На поверхности начинается какая-то суматоха, но сейчас мне не до того. Я – здесь, а все остальное – где-то там. Молли тоже что-то заметила – смотрит вверх, а шею мою оставила в покое. Мне сразу становится неуютно, зябко. Из ноздрей больше не вырываются пузырьки воздуха, и теперь ничто не загораживает от меня Молли. Она плывет вокруг меня и останавливается так, что лицо ее оказывается буквально в дюйме от моего. У нее встревоженный вид. Идеально алые губы слегка приоткрыты, и у меня мелькает мысль, что она хочет меня поцеловать. Дальше события развиваются быстро – быстрее, чем должно быть под водой. У меня на глазах илистое дно резко уходит вниз, но я другого не могу понять: зачем Молли что есть силы тянет меня за волосы.

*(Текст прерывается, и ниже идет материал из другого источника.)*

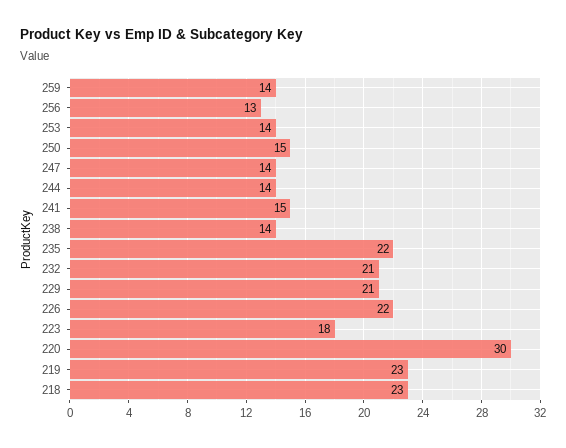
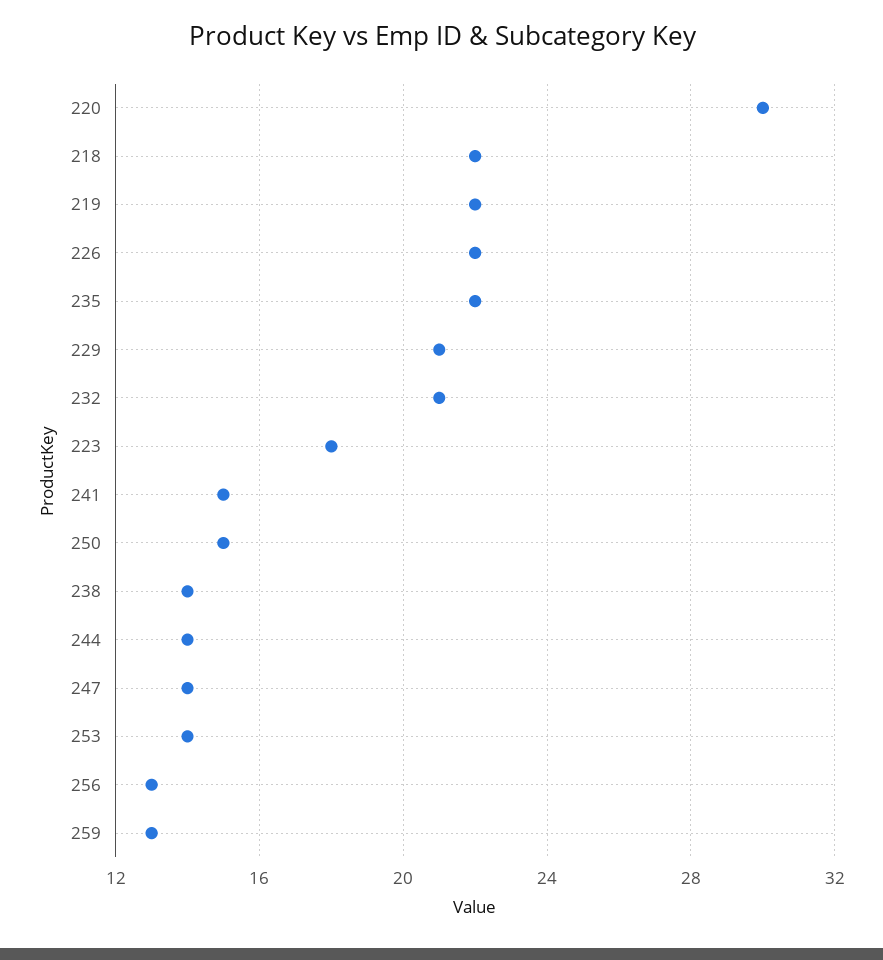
259: 14 -> 13
219: 23 -> 22
218: 23 -> 22

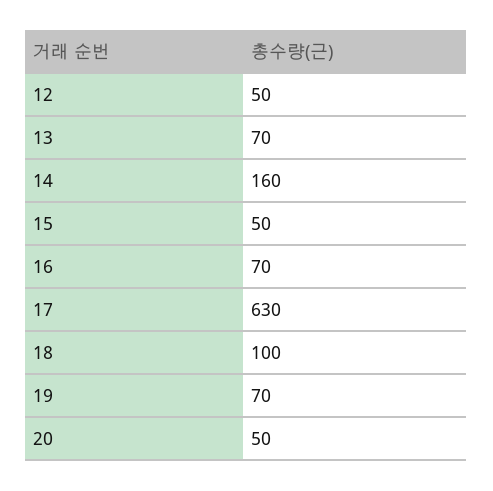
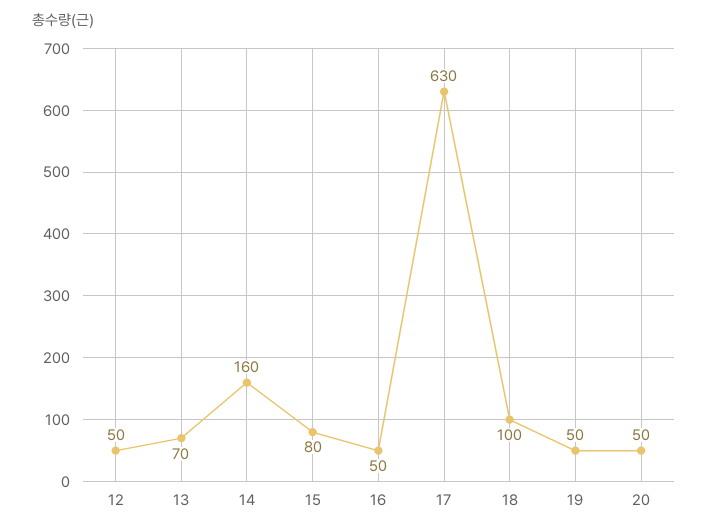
15: 50 -> 80
16: 70 -> 50
19: 70 -> 50

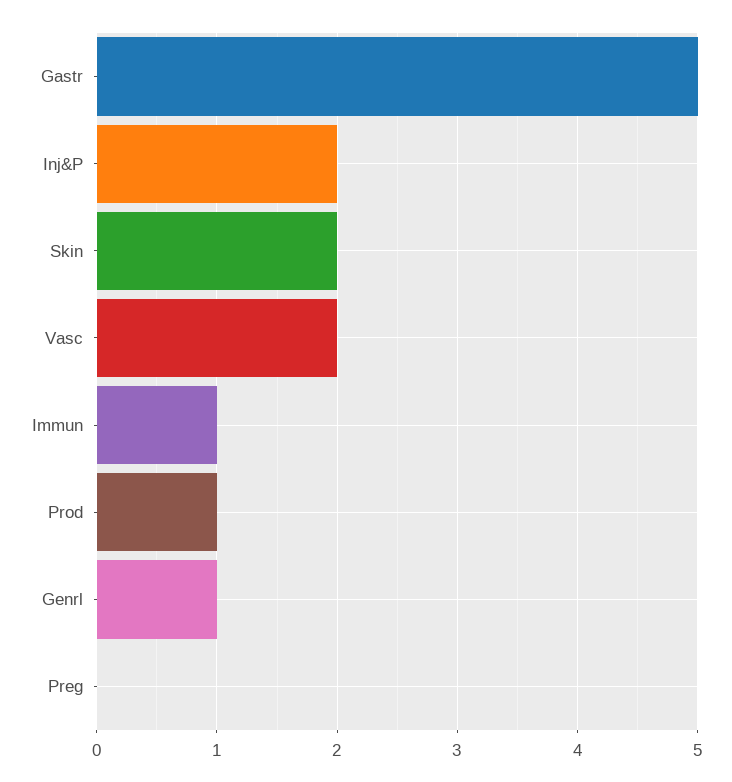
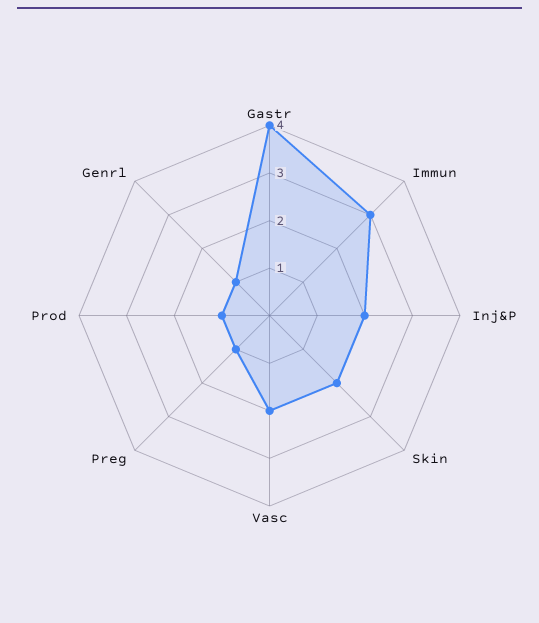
Gastr: 5 -> 4
Immun: 1 -> 3
Preg: 0 -> 1

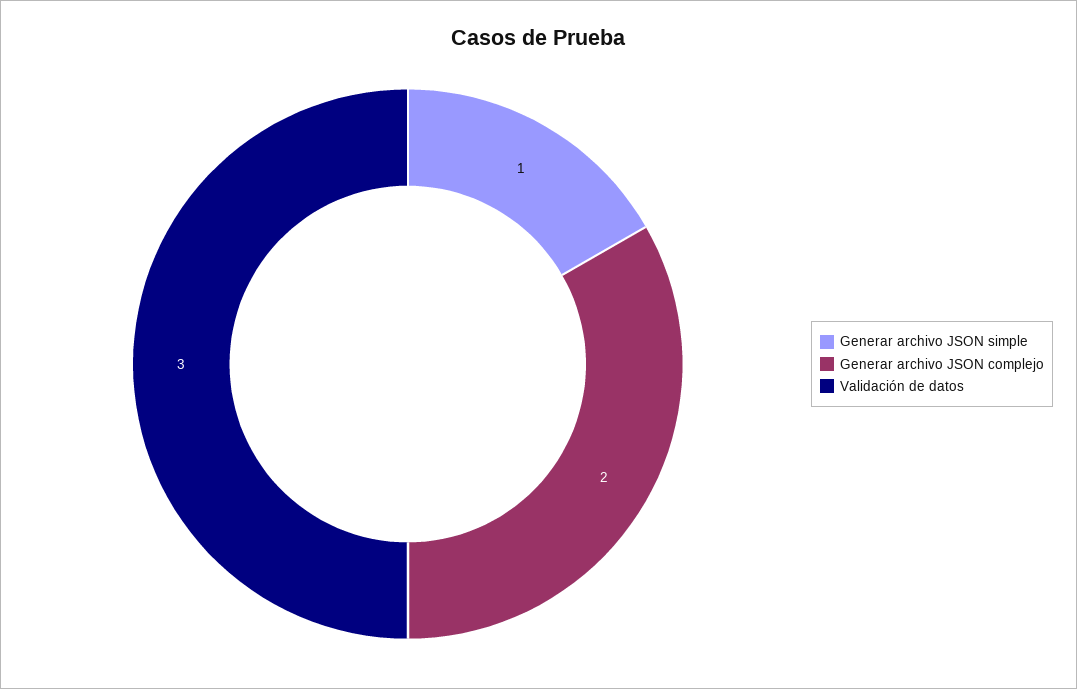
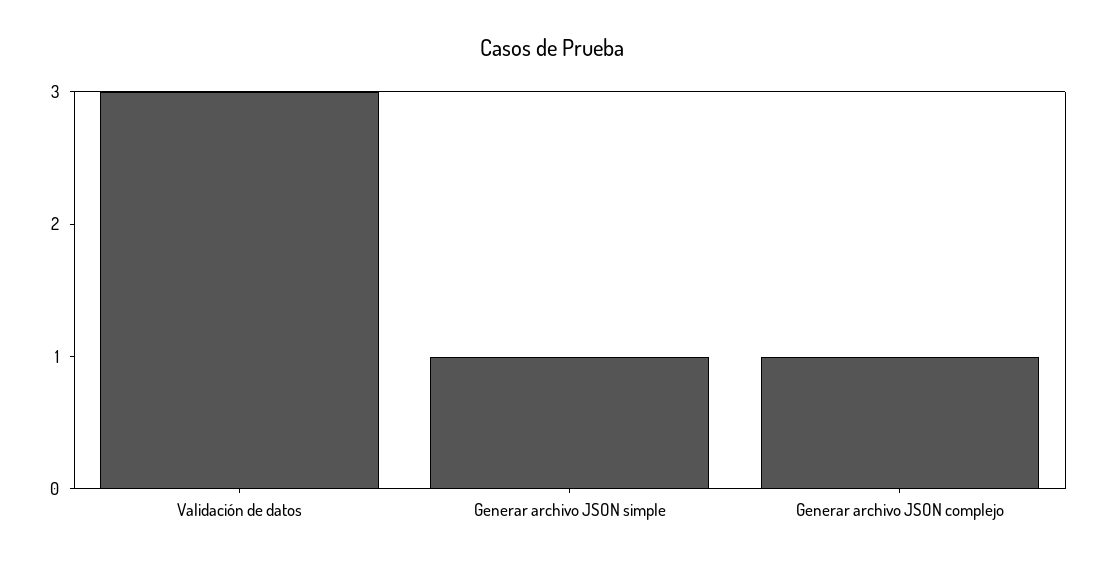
Generar archivo JSON complejo: 2 -> 1

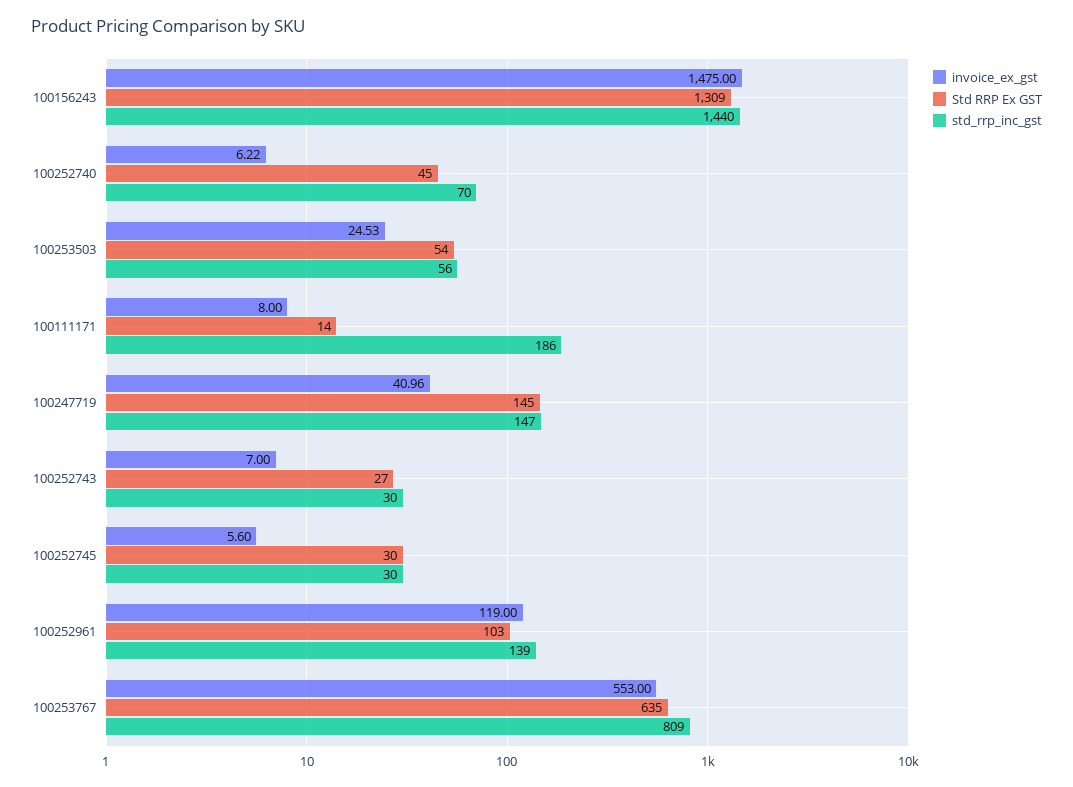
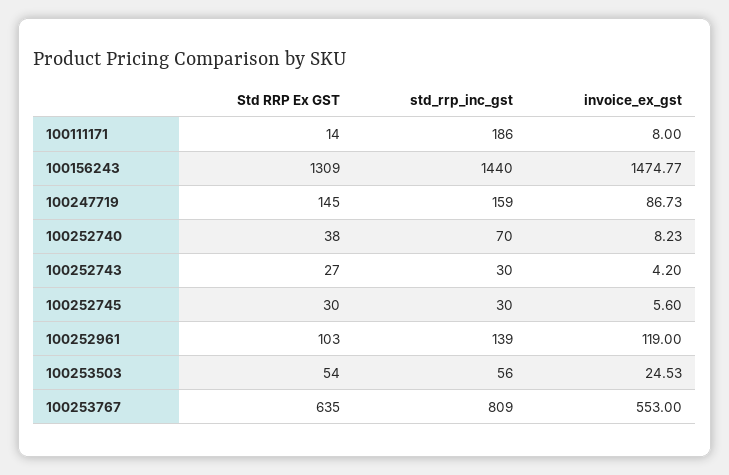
invoice_ex_gst, 100156243: 1475 -> 1474.77
invoice_ex_gst, 100252740: 6.22 -> 8.23
Std RRP Ex GST, 100252740: 45 -> 38
invoice_ex_gst, 100247719: 40.96 -> 86.73
std_rrp_inc_gst, 100247719: 147 -> 159
invoice_ex_gst, 100252743: 7 -> 4.2

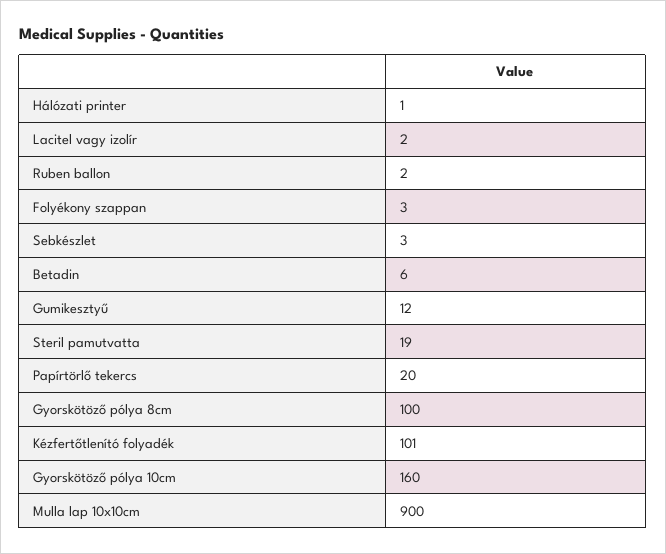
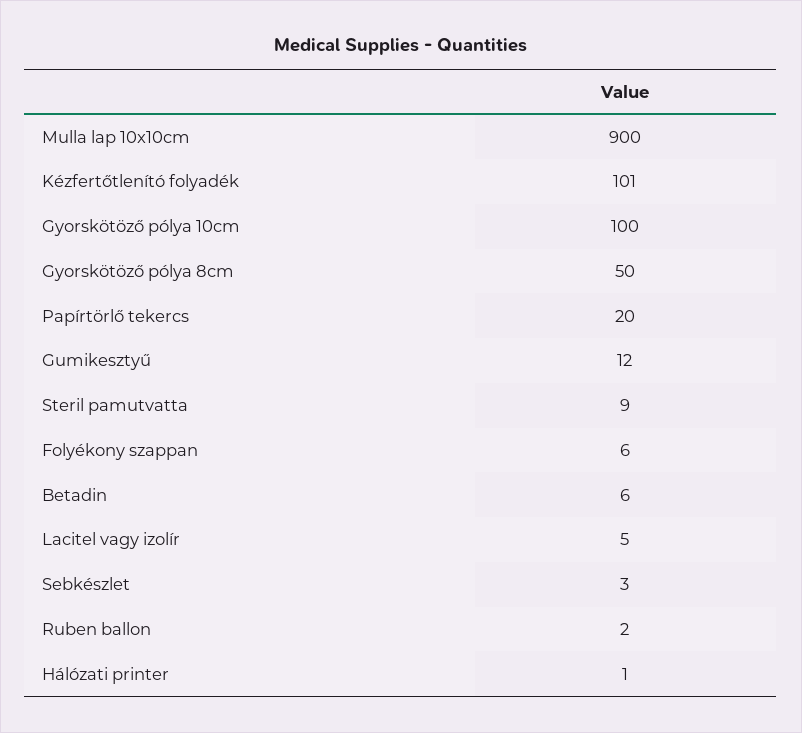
Lacitel vagy izolír: 2 -> 5
Folyékony szappan: 3 -> 6
Steril pamutvatta: 19 -> 9
Gyorskötöző pólya 8cm: 100 -> 50
Gyorskötöző pólya 10cm: 160 -> 100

Он завалялся на дне последней коробки. Прижат картонным клапаном – сразу и не заметишь. Только уголок торчит – я по чистой случайности углядел. Вытаскиваю, держу на ладони. Блокнот как блокнот, дешевый, на пружинке, такие в каждом супермаркете продаются, но открыть не решаюсь; потому и не решаюсь, что он – последний.
Долго сижу без движения и по пяти словам, нацарапанным на обложке, пытаюсь угадать, что внутри. По-прежнему держу его на ладони – видно, не один час прошел; я только тогда очнулся, когда внизу, на улице, мусоровоз загрохотал. Значит, уже утро. Блокнот я так и не открыл. Засунул под тот же картонный клапан, а сверху остальные сложил. Не хочу ничего менять. Пусть все останется как есть. Я так считаю: пока этот блокнот не открыт, остается шанс, что в один прекрасный день за мной заедет Д. Б. на своей новенькой тачке, сзади будет сидеть Молли, она меня игриво ущипнет за шею, мы серебристой стрелой помчимся по трассе, и он с усмешкой покосится в мою сторону, щурясь от дневного солнца. Пол в ванной дешевого мотеля на бульваре Сансет сейчас ни при чем. Существует лишь солнце, автомобиль, ветер, бьющий в лицо, рыжие волосы Молли, кожаные перчатки моего брата, его усмешка. И эти восемь коротких слов в придачу.